**Work request**
Filter the rows below and copy out every line that contains the string "each". The match is case-sensitive.

# # # # # # #

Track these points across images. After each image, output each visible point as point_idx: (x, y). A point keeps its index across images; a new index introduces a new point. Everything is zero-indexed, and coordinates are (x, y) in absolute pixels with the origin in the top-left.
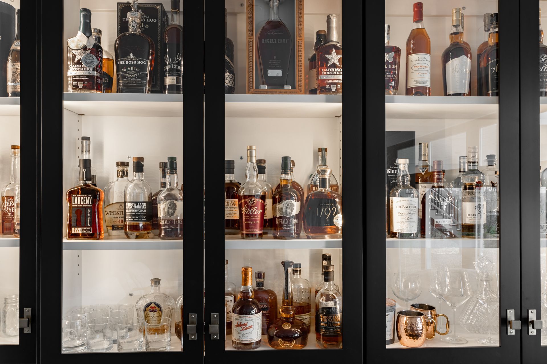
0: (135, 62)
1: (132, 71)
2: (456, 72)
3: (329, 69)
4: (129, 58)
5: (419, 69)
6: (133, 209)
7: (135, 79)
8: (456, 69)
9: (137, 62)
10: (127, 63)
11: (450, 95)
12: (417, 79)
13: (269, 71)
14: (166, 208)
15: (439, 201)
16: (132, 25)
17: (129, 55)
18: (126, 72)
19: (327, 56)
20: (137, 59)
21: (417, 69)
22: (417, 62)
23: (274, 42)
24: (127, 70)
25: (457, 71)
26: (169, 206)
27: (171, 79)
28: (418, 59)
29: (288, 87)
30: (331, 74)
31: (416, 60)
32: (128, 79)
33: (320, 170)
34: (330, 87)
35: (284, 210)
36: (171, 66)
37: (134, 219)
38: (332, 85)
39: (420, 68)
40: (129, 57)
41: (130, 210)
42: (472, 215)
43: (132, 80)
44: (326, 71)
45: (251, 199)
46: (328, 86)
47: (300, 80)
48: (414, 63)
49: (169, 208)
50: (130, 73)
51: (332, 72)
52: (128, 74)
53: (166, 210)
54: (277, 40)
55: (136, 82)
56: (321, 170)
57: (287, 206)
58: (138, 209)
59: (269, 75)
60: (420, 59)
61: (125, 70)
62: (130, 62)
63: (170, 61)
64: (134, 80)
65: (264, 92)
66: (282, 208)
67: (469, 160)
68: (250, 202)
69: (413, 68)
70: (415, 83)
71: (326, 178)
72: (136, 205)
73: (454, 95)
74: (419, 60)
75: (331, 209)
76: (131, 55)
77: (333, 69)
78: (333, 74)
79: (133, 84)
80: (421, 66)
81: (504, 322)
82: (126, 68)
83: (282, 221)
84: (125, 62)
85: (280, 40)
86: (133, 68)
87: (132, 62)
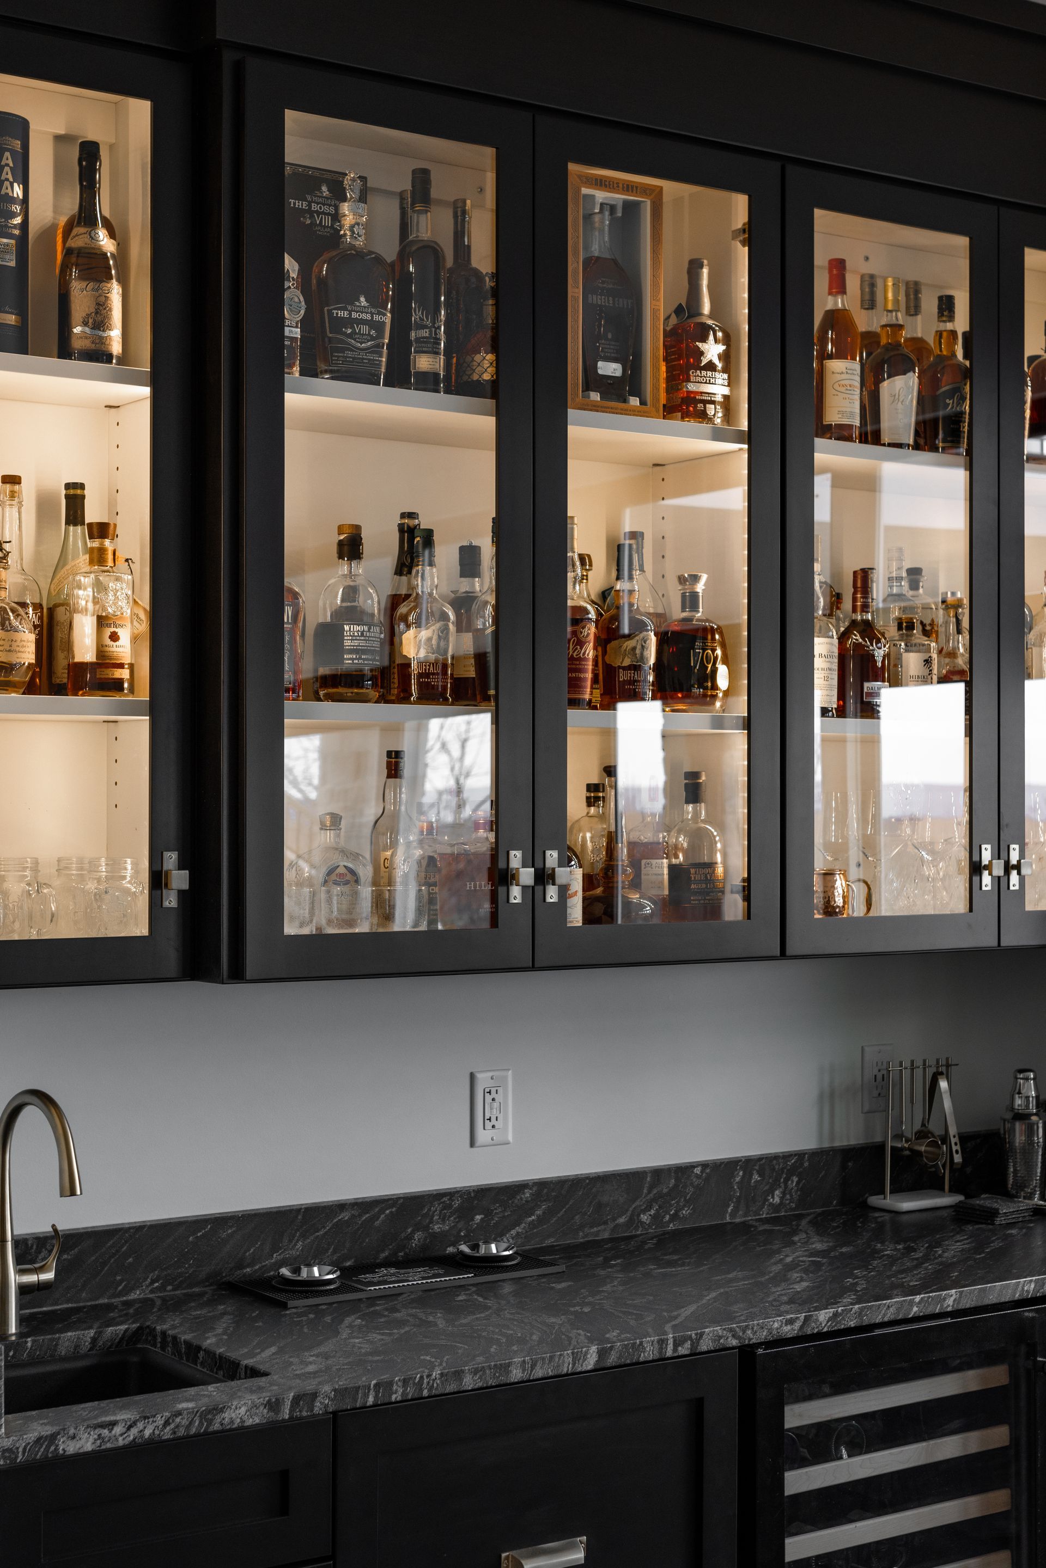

# # # # # # #

**Response to this task**
Track these points across images. After each image, output each visible point as point_idx: (x, y). A point keeps its index across images; a new index introduces a new point. Everything is zero-indexed, and coordinates are (x, y) in absolute pixels with the origin in the top-left.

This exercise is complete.